> _Dataset_:
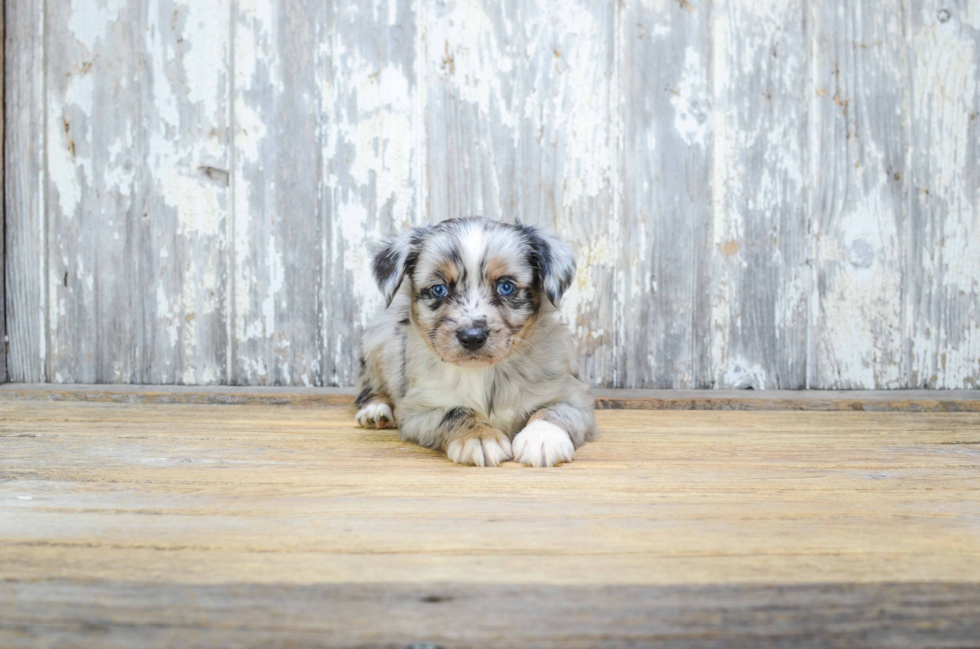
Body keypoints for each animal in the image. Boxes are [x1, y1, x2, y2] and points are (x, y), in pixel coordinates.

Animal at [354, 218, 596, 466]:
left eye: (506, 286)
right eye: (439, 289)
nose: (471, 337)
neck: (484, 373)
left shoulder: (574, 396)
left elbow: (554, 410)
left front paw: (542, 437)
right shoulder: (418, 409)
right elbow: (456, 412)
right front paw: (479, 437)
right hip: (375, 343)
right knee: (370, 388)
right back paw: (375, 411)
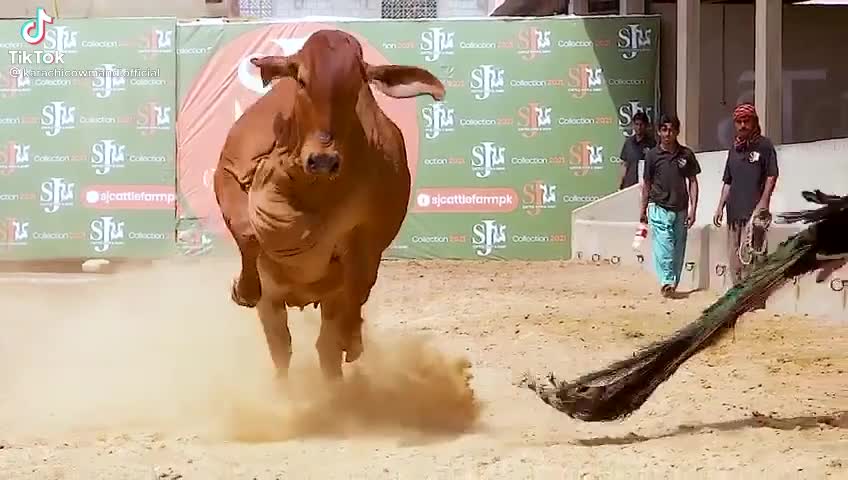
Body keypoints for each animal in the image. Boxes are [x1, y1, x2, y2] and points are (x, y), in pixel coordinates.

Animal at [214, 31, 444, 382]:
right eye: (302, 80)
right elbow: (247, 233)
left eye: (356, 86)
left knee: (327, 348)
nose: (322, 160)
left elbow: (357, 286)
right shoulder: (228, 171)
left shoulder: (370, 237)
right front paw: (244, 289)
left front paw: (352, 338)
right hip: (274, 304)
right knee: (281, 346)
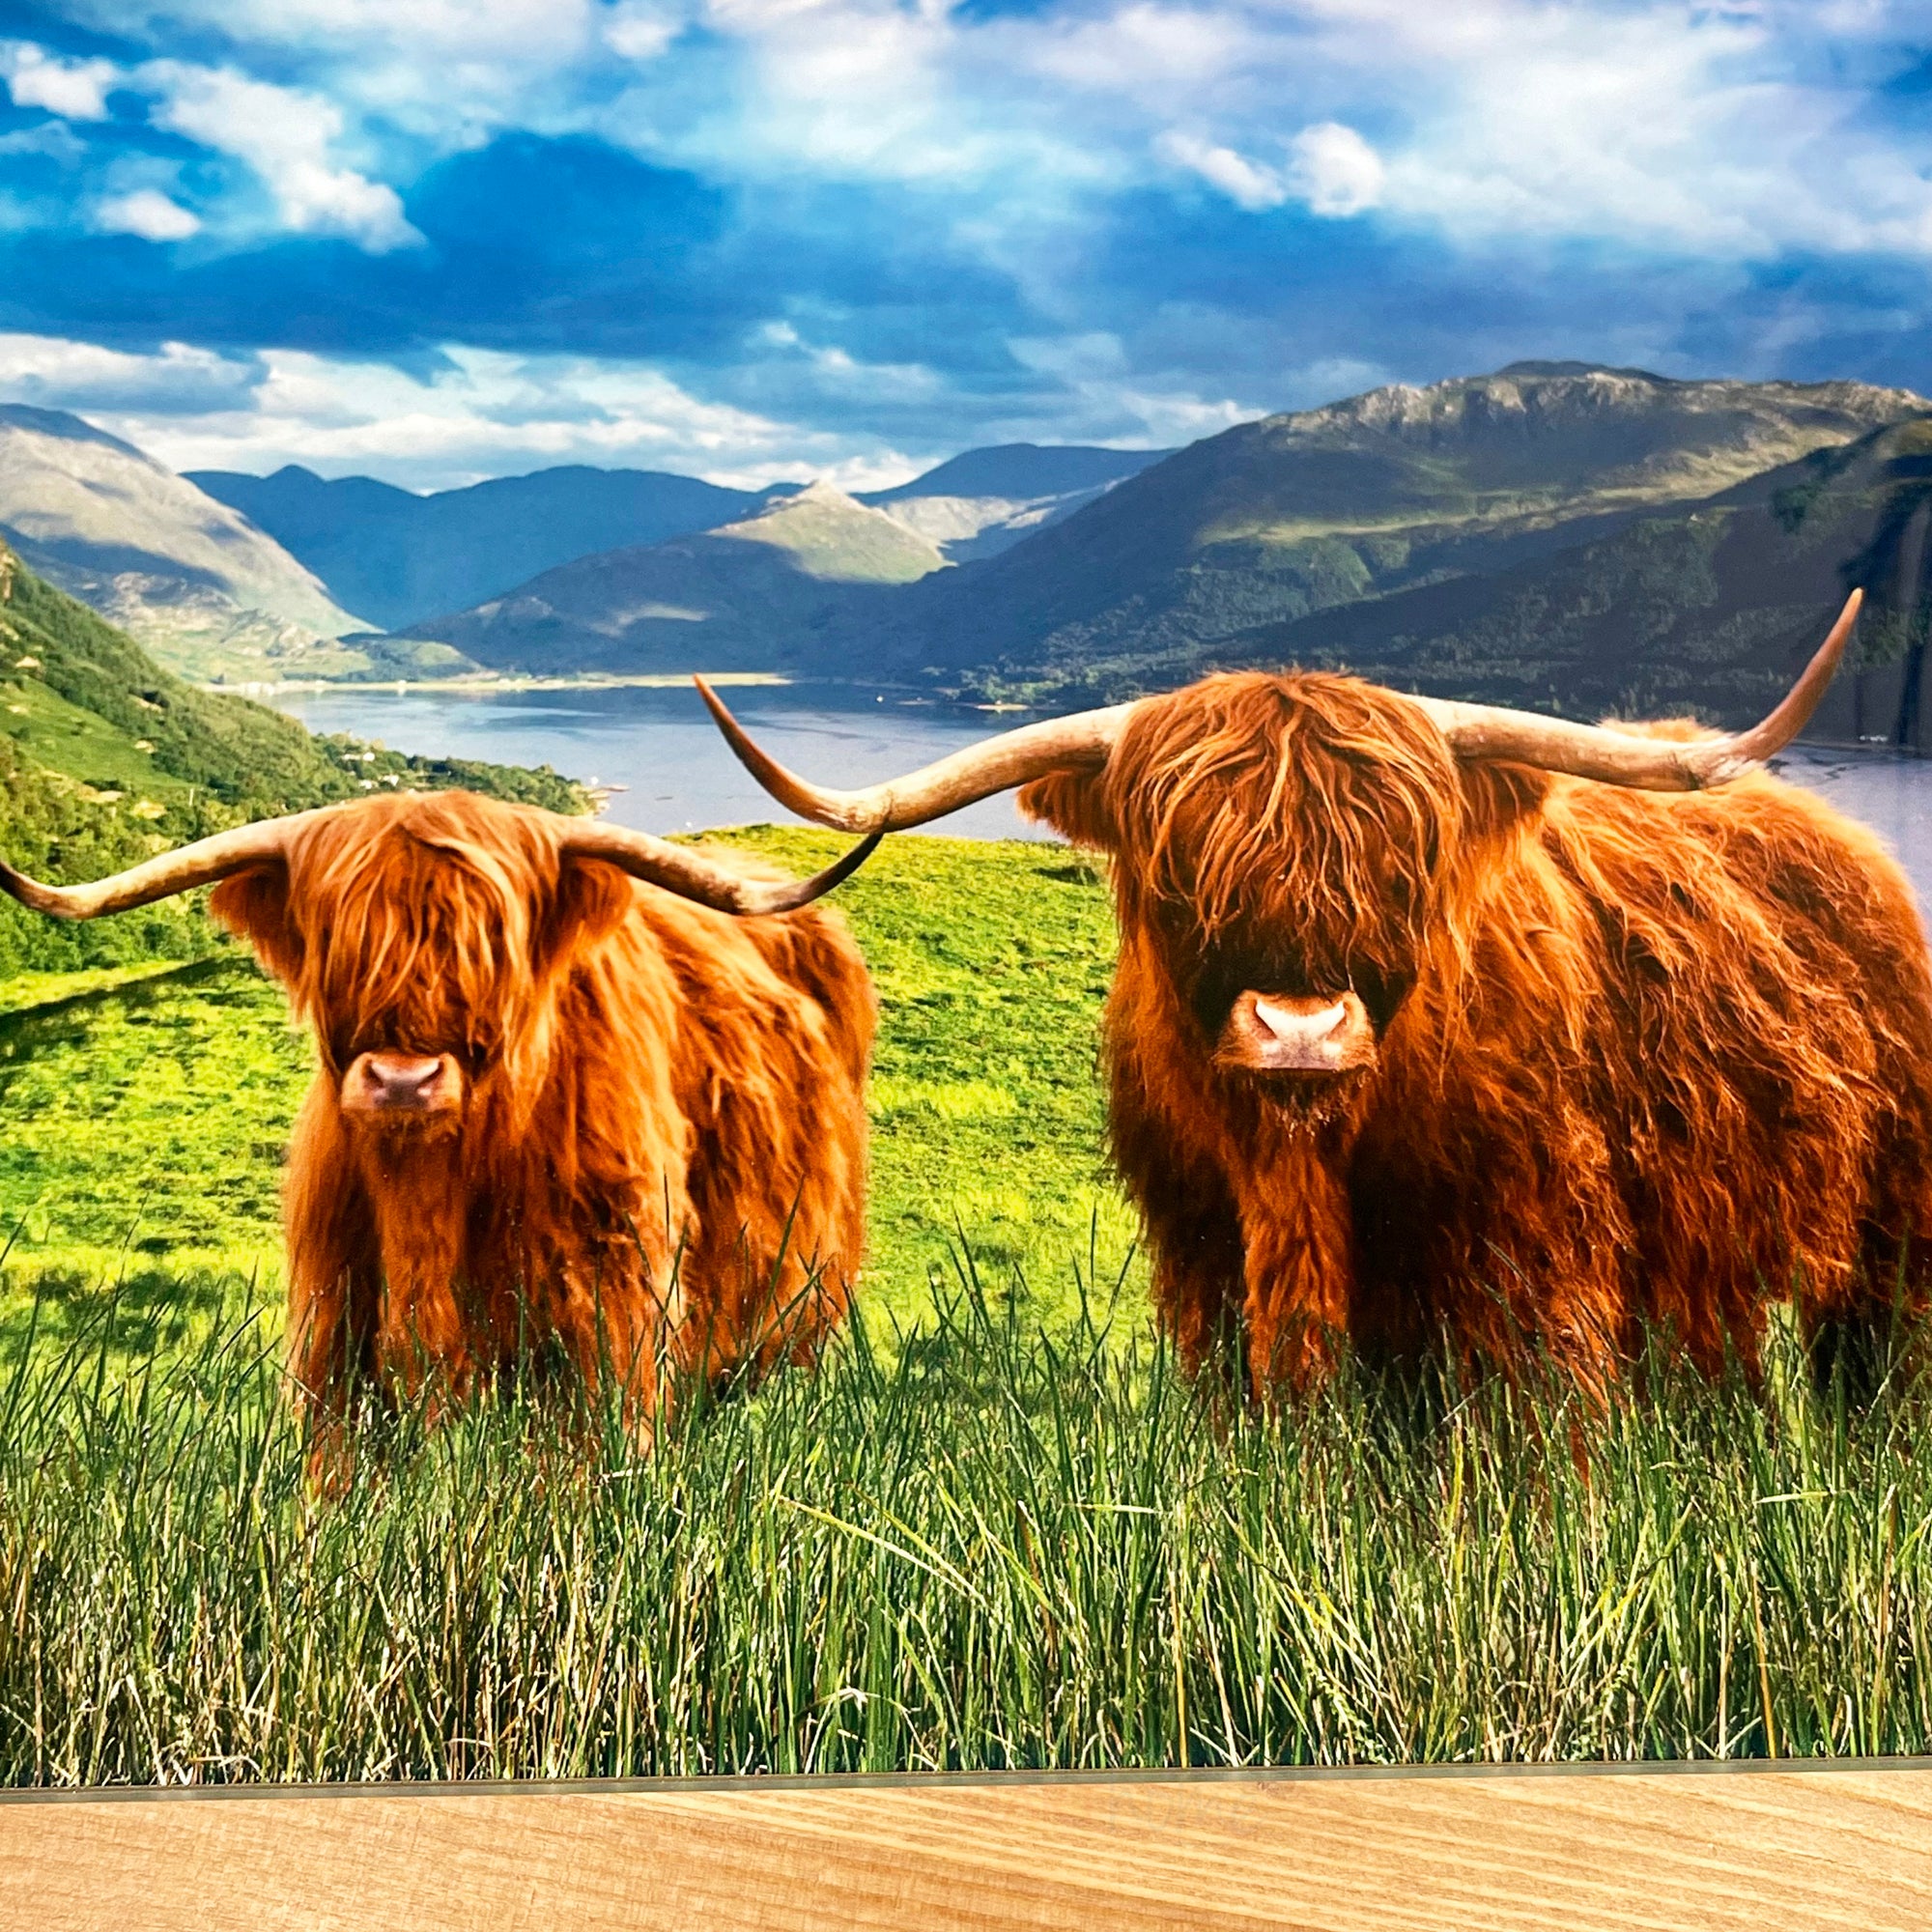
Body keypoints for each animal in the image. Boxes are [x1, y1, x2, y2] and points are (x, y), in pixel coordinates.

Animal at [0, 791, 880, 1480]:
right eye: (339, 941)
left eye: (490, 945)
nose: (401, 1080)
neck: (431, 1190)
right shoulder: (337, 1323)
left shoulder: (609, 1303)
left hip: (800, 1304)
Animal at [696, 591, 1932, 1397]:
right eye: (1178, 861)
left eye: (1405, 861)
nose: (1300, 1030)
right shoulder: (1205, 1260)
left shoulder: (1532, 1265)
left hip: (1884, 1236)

> _Assigned task_: An exact reprint of the records above is required, with all pictures left out.

> _Response to the task_:
Body keypoints for each animal in the image. Boxes are [x1, y1, x2, y2] and points are (x, y), in pixel coordinates.

Animal at [354, 218, 596, 466]:
left eye: (506, 286)
right eye: (439, 289)
nose: (471, 337)
neck: (484, 373)
left shoulder: (574, 396)
left elbow: (554, 410)
left front paw: (542, 437)
right shoulder: (418, 409)
right elbow: (456, 412)
right front paw: (479, 437)
right hip: (375, 343)
right knee: (370, 388)
right back paw: (375, 411)
Body keypoints for each animal in the image. Boxes are [x1, y1, x2, y2] and points are (x, y), in pixel coordinates.

Animal at [214, 31, 444, 382]:
right eye: (302, 80)
right elbow: (247, 233)
left eye: (356, 86)
left knee: (327, 348)
nose: (322, 160)
left elbow: (357, 286)
right shoulder: (228, 171)
left shoulder: (370, 237)
right front paw: (244, 289)
left front paw: (352, 338)
right hip: (274, 304)
right knee: (281, 346)
Body keypoints for each animal in the image. Boxes are [x1, y1, x2, y2] and points are (x, y), in pixel coordinates.

Animal at [0, 791, 880, 1480]:
right eye: (339, 941)
left eye: (490, 945)
nose: (401, 1080)
neck: (431, 1190)
right shoulder: (337, 1323)
left shoulder: (609, 1303)
left hip: (800, 1304)
Animal at [696, 591, 1932, 1397]:
right eye: (1178, 861)
left eye: (1405, 861)
nose: (1300, 1030)
right shoulder: (1205, 1260)
left shoulder: (1532, 1265)
left hip: (1884, 1236)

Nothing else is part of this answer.